Women's fertility status is not completely concealed, which does not imply that women signal fertility. Similarly, it need not imply that selection hasn't favored concealment. Indeed, as women may leverage men's sexual interests during nonfertile periods to gain benefits through extended sexuality, selection may favor suppressed production of by-products serving as cues of fertility status. As incidental by-products can't readily be decoupled from the fitness-enhancing effects of adaptations giving rise to them, however, cues may remain. For example, estradiol has evolved to regulate fertility, and it unavoidably yields estradiol metabolites, which could affect scent. As men appear to be poor at detecting female fertility status compared to most male primates, selection may well have led to cue suppression (Thornhill & Gangestad, 2008).

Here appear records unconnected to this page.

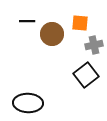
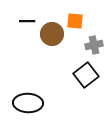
orange square: moved 5 px left, 2 px up
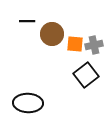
orange square: moved 23 px down
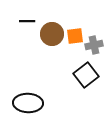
orange square: moved 8 px up; rotated 12 degrees counterclockwise
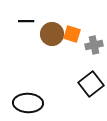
black line: moved 1 px left
orange square: moved 3 px left, 2 px up; rotated 24 degrees clockwise
black square: moved 5 px right, 9 px down
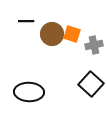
black square: rotated 10 degrees counterclockwise
black ellipse: moved 1 px right, 11 px up
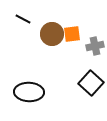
black line: moved 3 px left, 2 px up; rotated 28 degrees clockwise
orange square: rotated 24 degrees counterclockwise
gray cross: moved 1 px right, 1 px down
black square: moved 1 px up
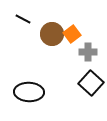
orange square: rotated 30 degrees counterclockwise
gray cross: moved 7 px left, 6 px down; rotated 12 degrees clockwise
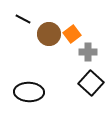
brown circle: moved 3 px left
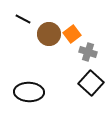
gray cross: rotated 18 degrees clockwise
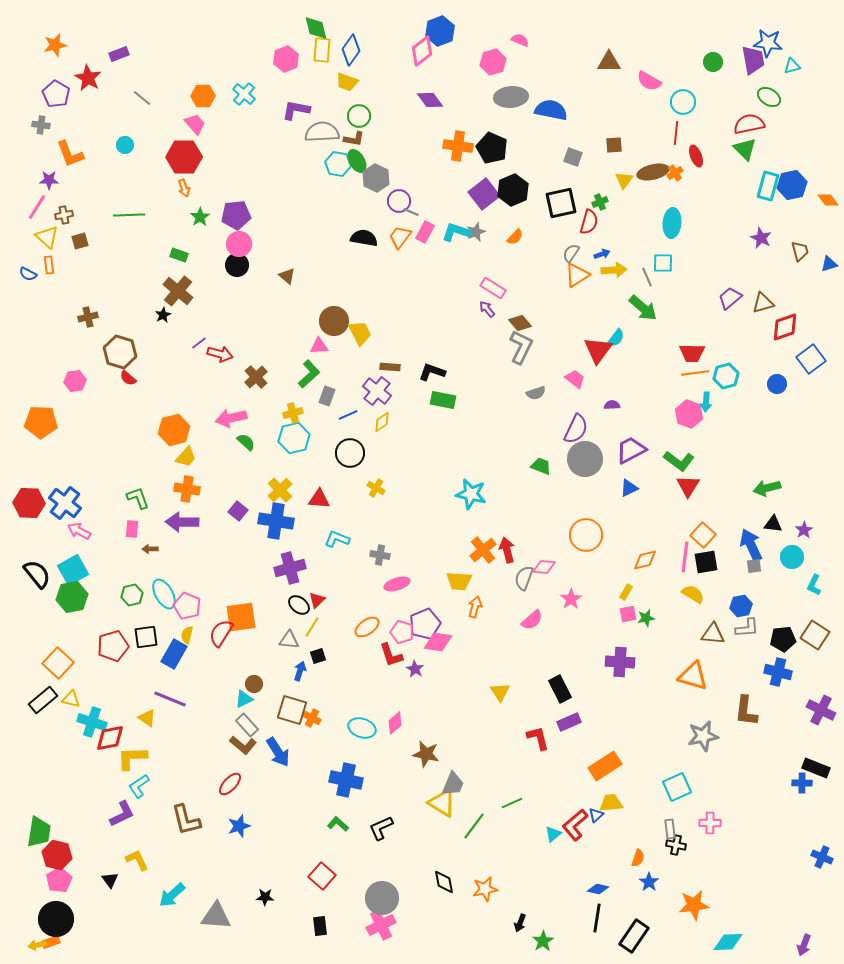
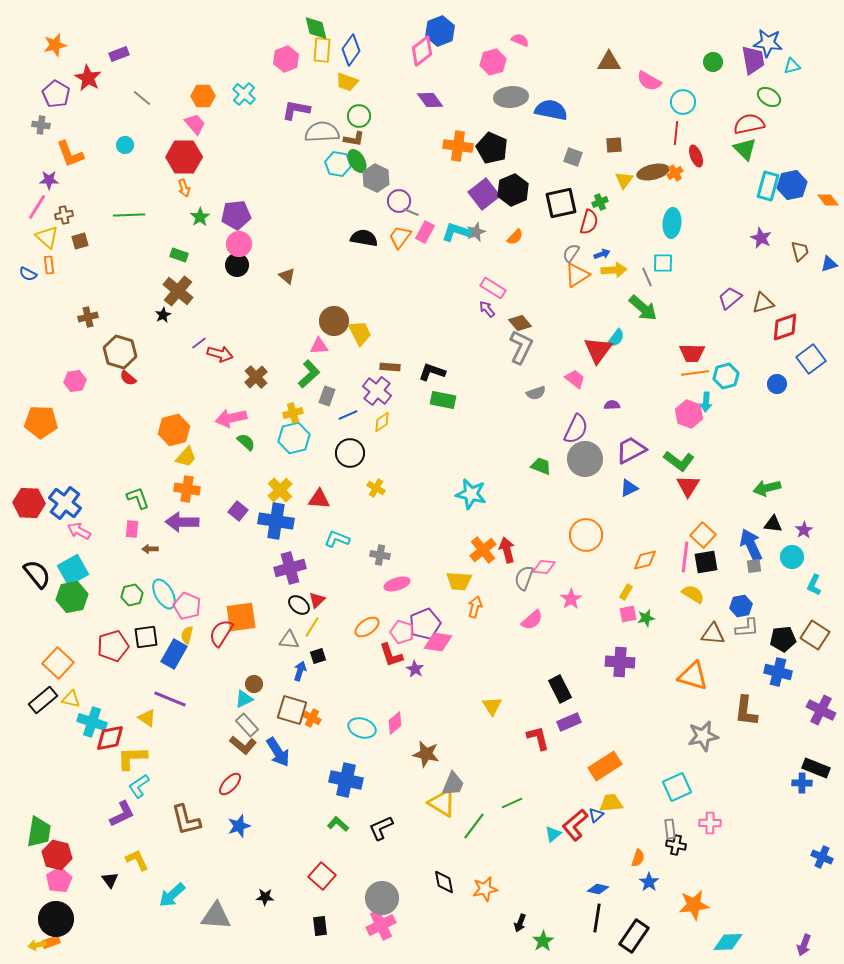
yellow triangle at (500, 692): moved 8 px left, 14 px down
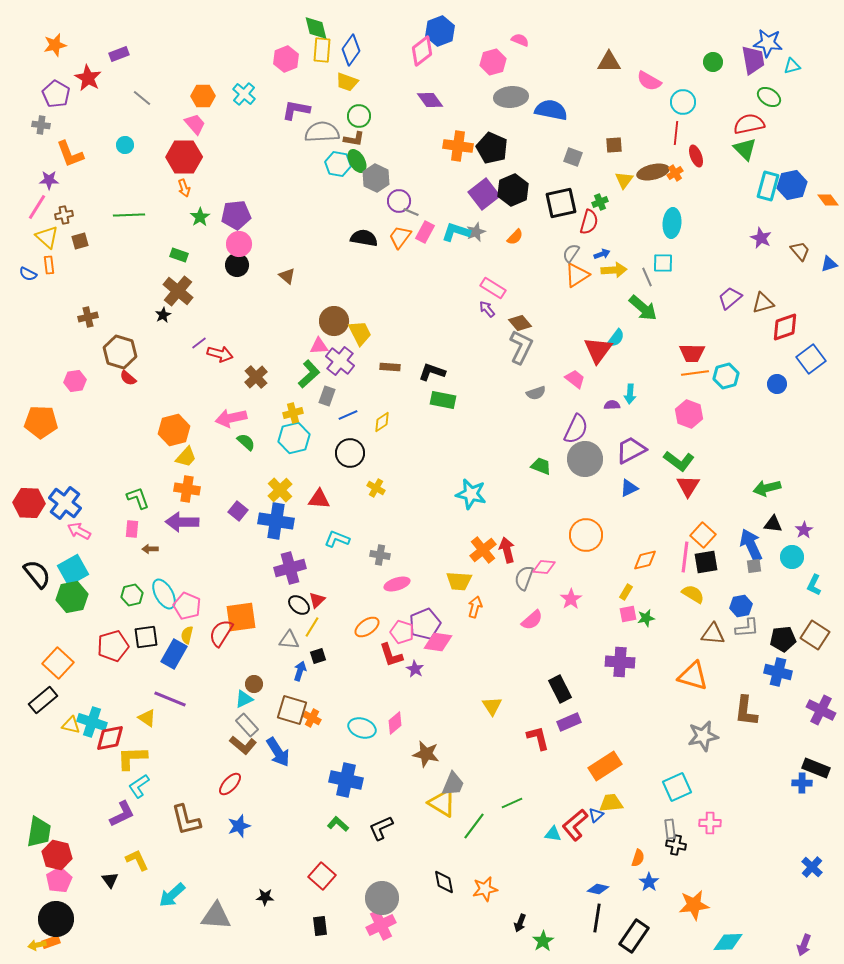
brown trapezoid at (800, 251): rotated 25 degrees counterclockwise
purple cross at (377, 391): moved 37 px left, 30 px up
cyan arrow at (706, 402): moved 76 px left, 8 px up
yellow triangle at (71, 699): moved 26 px down
cyan triangle at (553, 834): rotated 48 degrees clockwise
blue cross at (822, 857): moved 10 px left, 10 px down; rotated 20 degrees clockwise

If men can detect their mates' fertility status, one might expect them to behave differently toward romantic partners across the cycle. Indeed, men appear to engage in greater levels of “mate-guarding” behavior when partners are fertile (Gangestad et al., 2002; Gangestad et al., 2014; Haselton & Gangestad, 2006; Pillsworth & Haselton, 2006). In turn, women become more self-assertive and resist mate guarding when fertile (Gangestad et al., 2014; see also Haselton & Gangestad, 2006; Larson, Haselton, Gildersleeve, & Pillsworth, 2013). More generally, the dynamic in men's and women's relationships tends to change across the cycle, on average, becoming more conflictual when women are fertile.
Couples vary in the extent to which male partners become proprietary and women become more self-asserting during the fertile phase. Increases in women's attraction to other men when fertile predict these changes in behavior (versus increases in women's or men's attraction to their partners; Gangestad et al., 2002; Gangestad et al., 2014; see also Haselton & Gangestad, 2006; Pillsworth & Haselton, 2006). Conflicts of interest surrounding detection of women's fertility between women and their primary partners—favoring male partners, disfavoring women—may be one reason why incidental cues of women's fertility status have been suppressed.
Women are sexually active throughout the cycle. Nonetheless, their sexual interests clearly change. The precise nature of these changes, as well as their hormonal underpinnings, require more attention. Both estradiol (positively) and progesterone (negatively) likely affect women's sexual interests. As well, several major theoretical issues remain outstanding: What benefits of fertile-phase sexual interests led them to evolve? Does a functionally distinct form of human extended sexuality exist and, if so, what characterizes it? Has women's fertile-phase sexuality been importantly modified in the context of pair-bonding? How are perceptible changes occur across the cycle to be understood within an adaptationist framework? Multiple theoretically informed and empirically generative solutions to these issues have been proposed. We fully expect, in the near future, much progress toward their resolution.